Day 1 : ‘Thanks guys, that was a good meeting. I feel like we got a lot of things on the table and made some progress. See you next month’.
Next time the team meets : ‘Haven’t we already had this conversation? I thought we agreed that last time. Why hasn’t anything happened?’
Many of us would love to have the first statement (unfortunately too many of our meetings don’t feel like they have been of value), so it seems like a crime when a meeting that was productive doesn’t lead to productive action.
As Paul Axtell writes in his HBR article ‘Two things to do after every meeting’, “there are a number of reasons why the productive conversations in a meeting seemingly go nowhere. Attendees are often immediately running to another meeting where their attention shifts to a new set of issues. Or people leave the meeting without clarity about what was agreed upon.”
So what can you do about it?
These seem like really obvious things to do, but unfortunately that doesn’t mean they happen!

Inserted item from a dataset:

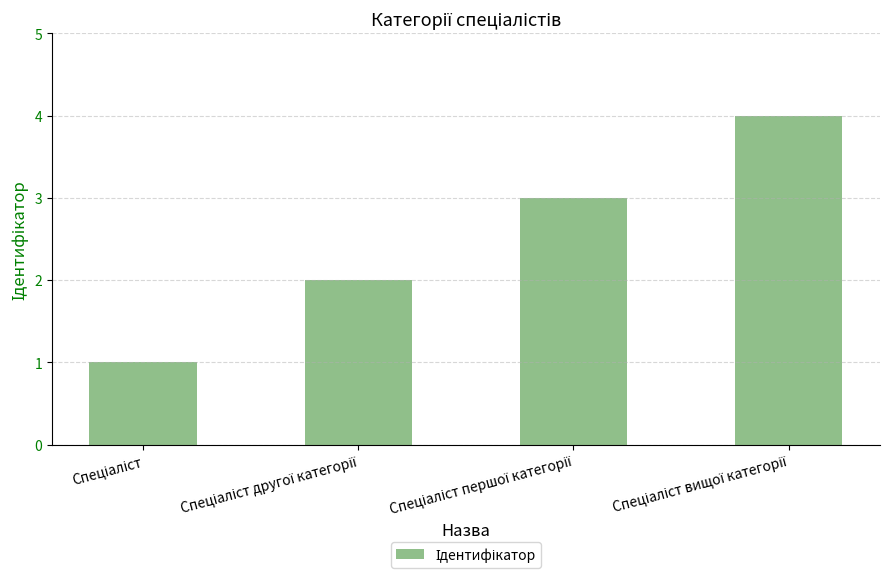

What is the greatest value displayed?

4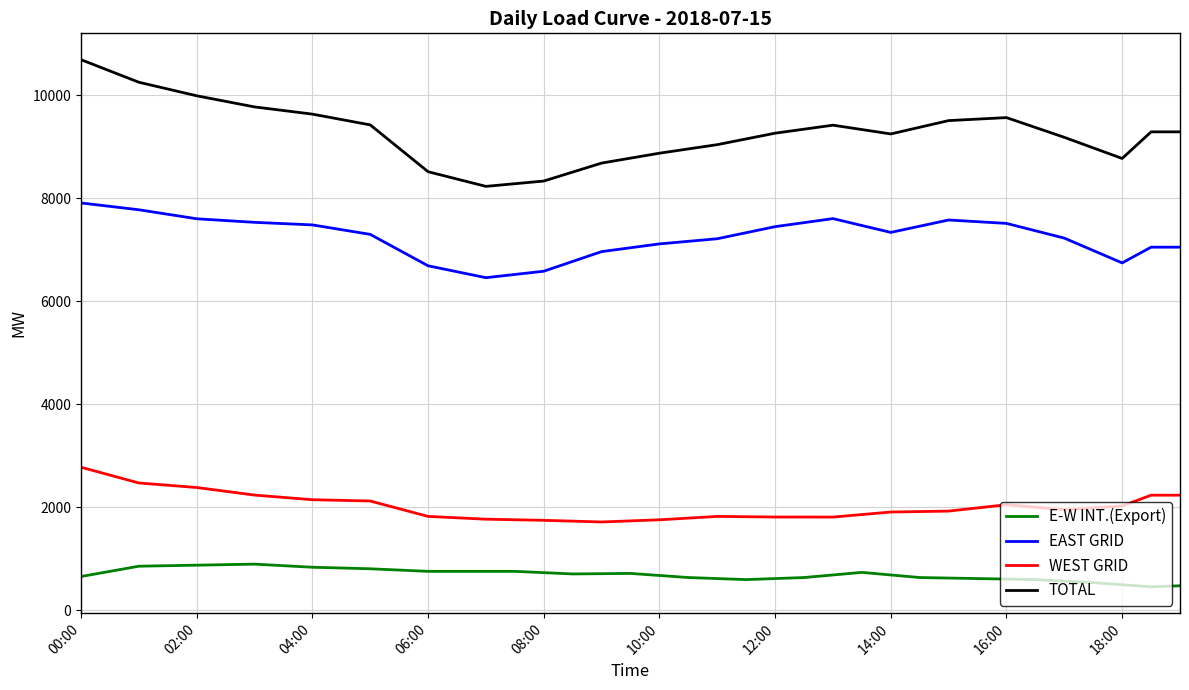

List the series in order of their peak value, lowest first.

E-W INT.(Export), WEST GRID, EAST GRID, TOTAL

Quite simply – as soon as you can,
- Send out concise meeting notes and document who has committed to doing what.
- And then follow on the commitments people have made.
If you don’t capture the conversation and put into a form that can be easily retrieved later, the thinking and the agreements can be lost. As Axtell writes : “Here’s what works: Distribute concise, clear notes about the meeting. A single page will suffice for most meetings. This page should summarise the key points and the specific commitments for each topic, so that non-attendees have a sense of what happened and all have a record of who will take further action.”
Axtell suggests these should be written and distributed within 24 hours, if not sooner. This helps send the message that the commitments were important and helps demonstrate a sense of urgency.
Follow up on Commitments
- Before a new topic is discussed, pause to agree on next steps. Identify the specific commitments and document clear deadlines.
- Be mindful of other priorities and allow people to set reasonable deadlines.
- Don’t use the automatic “by the next meeting” as the due date. It is important to think about what timing make the most sense.
- Respectfully communicate that you expect each commitment will be fulfilled as agreed , and request that if something comes up, that they will get in touch to discuss a revised time frame.
- Decide an appropriate person too check in at appropriate intervals to make sure that the commitments will be met or re-evaluated if something unexpected comes up.
People are always complaining about spending too much time in meetings. Working on designing and then running meetings better will help to lessen this problem, as will making sure all commitments from a meeting have been documented and followed up after the meeting. These latter steps will help make future meetings more productive – and maybe even redundant!